> _Task to complete_
Report each line of the entries that includes "below" by copying it.
(The data)
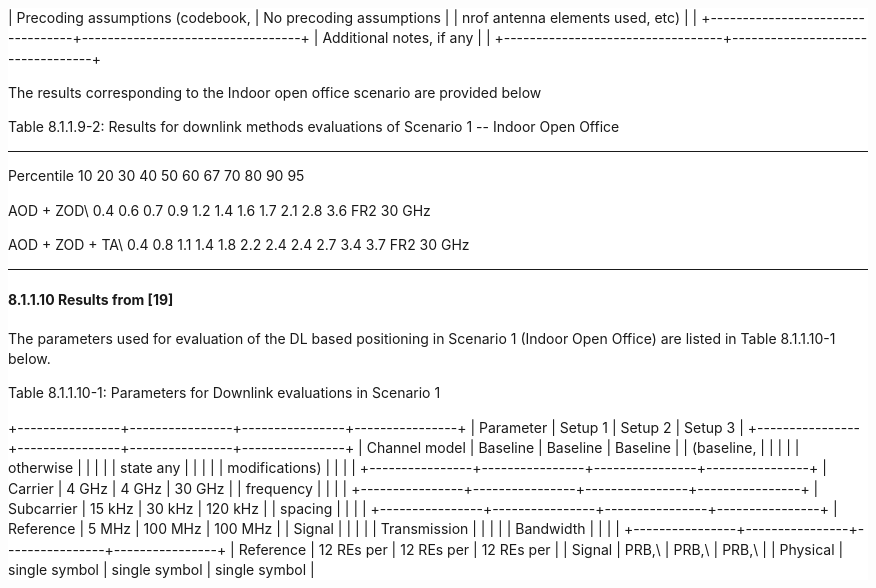 | Precoding assumptions (codebook, | No precoding assumptions         |
| nrof antenna elements used, etc) |                                  |
+----------------------------------+----------------------------------+
| Additional notes, if any         |                                  |
+----------------------------------+----------------------------------+

The results corresponding to the Indoor open office scenario are
provided below

Table 8.1.1.9-2: Results for downlink methods evaluations of Scenario 1
-- Indoor Open Office

  ----------------- ----- ----- ----- ----- ----- ----- ----- ----- ----- ----- -----
  Percentile        10    20    30    40    50    60    67    70    80    90    95

  AOD + ZOD\        0.4   0.6   0.7   0.9   1.2   1.4   1.6   1.7   2.1   2.8   3.6
  FR2 30 GHz                                                                    

  AOD + ZOD + TA\   0.4   0.8   1.1   1.4   1.8   2.2   2.4   2.4   2.7   3.4   3.7
  FR2 30 GHz                                                                    
  ----------------- ----- ----- ----- ----- ----- ----- ----- ----- ----- ----- -----

#### 8.1.1.10 Results from \[19\]

The parameters used for evaluation of the DL based positioning in
Scenario 1 (Indoor Open Office) are listed in Table 8.1.1.10-1 below.

Table 8.1.1.10-1: Parameters for Downlink evaluations in Scenario 1

+----------------+----------------+----------------+----------------+
| Parameter      | Setup 1        | Setup 2        | Setup 3        |
+----------------+----------------+----------------+----------------+
| Channel model  | Baseline       | Baseline       | Baseline       |
| (baseline,     |                |                |                |
| otherwise      |                |                |                |
| state any      |                |                |                |
| modifications) |                |                |                |
+----------------+----------------+----------------+----------------+
| Carrier        | 4 GHz          | 4 GHz          | 30 GHz         |
| frequency      |                |                |                |
+----------------+----------------+----------------+----------------+
| Subcarrier     | 15 kHz         | 30 kHz         | 120 kHz        |
| spacing        |                |                |                |
+----------------+----------------+----------------+----------------+
| Reference      | 5 MHz          | 100 MHz        | 100 MHz        |
| Signal         |                |                |                |
| Transmission   |                |                |                |
| Bandwidth      |                |                |                |
+----------------+----------------+----------------+----------------+
| Reference      | 12 REs per     | 12 REs per     | 12 REs per     |
| Signal         | PRB,\          | PRB,\          | PRB,\          |
| Physical       | single symbol  | single symbol  | single symbol  |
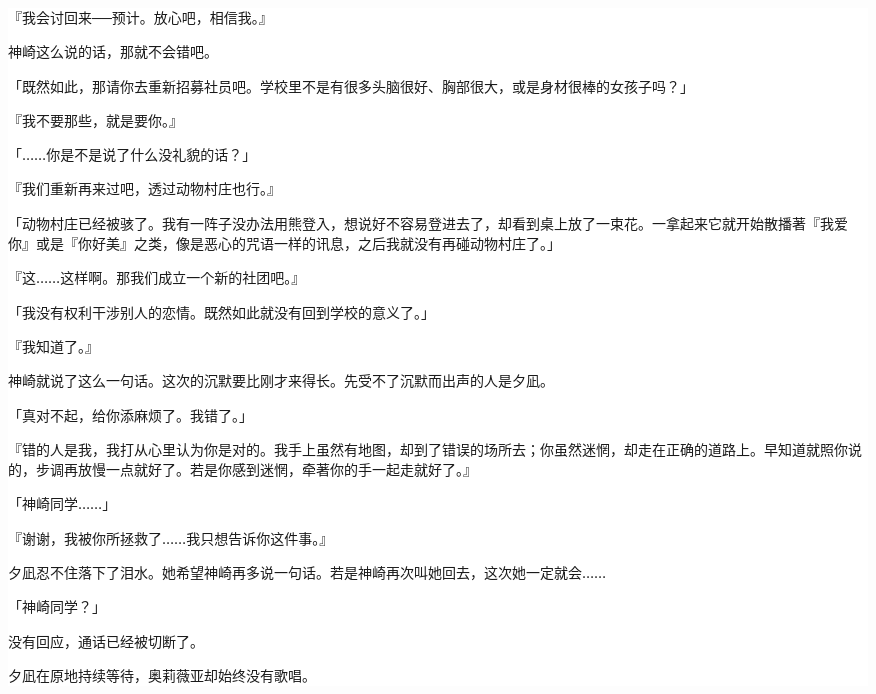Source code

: 『我会讨回来──预计。放心吧，相信我。』

神崎这么说的话，那就不会错吧。

「既然如此，那请你去重新招募社员吧。学校里不是有很多头脑很好、胸部很大，或是身材很棒的女孩子吗？」

『我不要那些，就是要你。』

「……你是不是说了什么没礼貌的话？」

『我们重新再来过吧，透过动物村庄也行。』

「动物村庄已经被骇了。我有一阵子没办法用熊登入，想说好不容易登进去了，却看到桌上放了一束花。一拿起来它就开始散播著『我爱你』或是『你好美』之类，像是恶心的咒语一样的讯息，之后我就没有再碰动物村庄了。」

『这……这样啊。那我们成立一个新的社团吧。』

「我没有权利干涉别人的恋情。既然如此就没有回到学校的意义了。」

『我知道了。』

神崎就说了这么一句话。这次的沉默要比刚才来得长。先受不了沉默而出声的人是夕凪。

「真对不起，给你添麻烦了。我错了。」

『错的人是我，我打从心里认为你是对的。我手上虽然有地图，却到了错误的场所去；你虽然迷惘，却走在正确的道路上。早知道就照你说的，步调再放慢一点就好了。若是你感到迷惘，牵著你的手一起走就好了。』

「神崎同学……」

『谢谢，我被你所拯救了……我只想告诉你这件事。』

夕凪忍不住落下了泪水。她希望神崎再多说一句话。若是神崎再次叫她回去，这次她一定就会……

「神崎同学？」

没有回应，通话已经被切断了。

夕凪在原地持续等待，奥莉薇亚却始终没有歌唱。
(End The data)
> _Answer to the problem_
provided below
Scenario 1 (Indoor Open Office) are listed in Table 8.1.1.10-1 below.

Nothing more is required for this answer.